Malatya Gazeteciler Cemiyeti Başkanı Haydar Karaduman, 24 Temmuz Basında sansürün kaldırılışının ve Lozan Anlaşmasının yıldönümü nedeniyle yaptığı açıklamada 101 sene önce sansür kaldırıldı ama medya bugün patronların ve siyasi iktidarın baskısı altında ve ne yazık ki, 86 ncı yılında da Lozanı tartışır durumdayız. dedi.
Türkiye Gazeteciler Federasyonuna bağlı Malatya Gazeteciler Cemiyeti Başkanı Haydar Karadumanın 24 Temmuz açıklaması şöyle:
24 Temmuz 1908 de yani 101 yıl önce Basında Sansür kaldırıldı. Medya mensupları 24 Temmuzu Basında Sansürün Kaldırılışı nedeniyle Basın Bayramı olarak kabul etti. Basında Sansür konusunda 1908 den bu yana gelinen nokta yüz kızartıcıdır. Bayram bayram olmaktan çıkmıştır. Özellikle 1980 sonrası değiştirilen medya yapısı ve tekelleşme önce gazeteciyi patronun menfaatleri doğrultusunda çalışmaya mecbur etti. Bunu kabul etmeyenler işsiz kaldı. Günümüzde de Siyasi iktidardan yana olanlar ve olmayanlar şeklinde medya ikiye ayrıldı. Bu durumda da ülkeyi yönetenlerin iki yönlü baskısı ortaya çıktı. Kendisinden yana olanlar tek yönlü haber yazmak durumunda bırakıldı. Karşısında olanlar da değişik yöntemlerle sindirilmeye çalışıldı.
Lozan konusunda da gelinen nokta yüz kızartıcıdır. 24 Temmuz 1923 de imzalanan Lozan Anlaşması bir ülkenin kaderinin değiştiği, özgürlüğüne kavuştuğu ve karşısında kendisini yutmak için sırada bekleyen diğer devletlere diz çöktürttüğü bir belgedir. Ama ne yazık ki, bugün kimliklerinde Türkiye Cumhuriyeti yazan kimi kişiler Lozanı da tartışmaya açmak istemekte, ülkenin kanla çizilen milli sınırlarını zorlamaya çalışmaktadırlar.
Her ülkenin içinden ihanet şebekeleri çıkabilir. Bizim ülkemizden de satılmışlar, Atatürk düşmanları, Lozan muhalifleri çıkabilir. Bayrağına, misakı milli sınırlarına ve Atatürk devrimlerine sahip çıkanların sayısının Türkiyede satılmışlardan çok daha fazla olduğuna kesinlikle inanıyoruz.
ÇAKIR'IN MESAJI..
Bu arada Belediye Başkanı Ahmet Çakır da, konuya ilişkin bir mesaj yayınladı ve şunları söyledi:
"Demokrasilerin vazgeçilmez unsurlarından biri olan basın, çok önemli görevler ifa etmektedir. Demokrasinin gelişmesinde, yerleşmesinde, buna paralel olarak da devletlerin ve milletlerin gelişip, dünyayla entegre olmasında, basın önemli işlevler görmektedir.
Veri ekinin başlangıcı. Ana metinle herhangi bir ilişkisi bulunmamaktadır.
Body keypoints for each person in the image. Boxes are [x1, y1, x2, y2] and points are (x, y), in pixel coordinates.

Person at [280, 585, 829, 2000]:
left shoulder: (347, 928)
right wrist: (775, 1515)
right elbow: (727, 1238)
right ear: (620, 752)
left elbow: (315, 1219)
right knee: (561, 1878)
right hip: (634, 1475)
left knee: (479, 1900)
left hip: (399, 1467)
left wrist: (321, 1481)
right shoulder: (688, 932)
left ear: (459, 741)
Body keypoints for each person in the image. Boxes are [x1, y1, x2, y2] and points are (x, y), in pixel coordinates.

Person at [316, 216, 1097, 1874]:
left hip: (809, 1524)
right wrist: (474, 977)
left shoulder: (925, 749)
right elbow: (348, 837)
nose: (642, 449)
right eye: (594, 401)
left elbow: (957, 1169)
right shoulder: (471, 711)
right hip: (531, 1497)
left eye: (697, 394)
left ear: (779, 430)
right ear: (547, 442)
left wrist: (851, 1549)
Bu kadar önemli bir yere sahip olan basının, mutlaka ve mutlaka özgür olması gerekir. Basının özgür olmadığı bir ülkede demokrasiden ve insan haklarından söz etmek mümkün değildir. Kişilerin hak ve özgürlüklerini gerektiği şekilde kullanabildiği toplumlarda, şeffaflığın gereği olan Haberleşme Özgürlüğü son derece önemlidir.
Ülkemizde 24 Kasım 1908 tarihinde kaldırılan sansür sayesinde, basınımız büyük ilerleme göstermiş ve ülkemizin gelişmesine de önemli katkılar sunmuştur.
Yayınlarını toplumsal değerle saygılı, hak ve özgürlükleri temel alan tarafsız bir yayın anlayışıyla yerine getiren özgür basın, demokrasinin büyük güvencesidir.
Bütün imkansızlıklara ve zorluklara göğüs gererek halkın haber alma hakkını kullanmasını sağlayan basın mensupları herkes tarafından desteklenmeli ve uygun çalışma ortamı için gayret gösterilmelidir.
Bu duygu ve düşüncelerle, basında sansürün kaldırılışının 101. yıldönümünde tüm basın mensuplarının Basın Bayramını kutlar, çalışmalarında başarılar dilerim."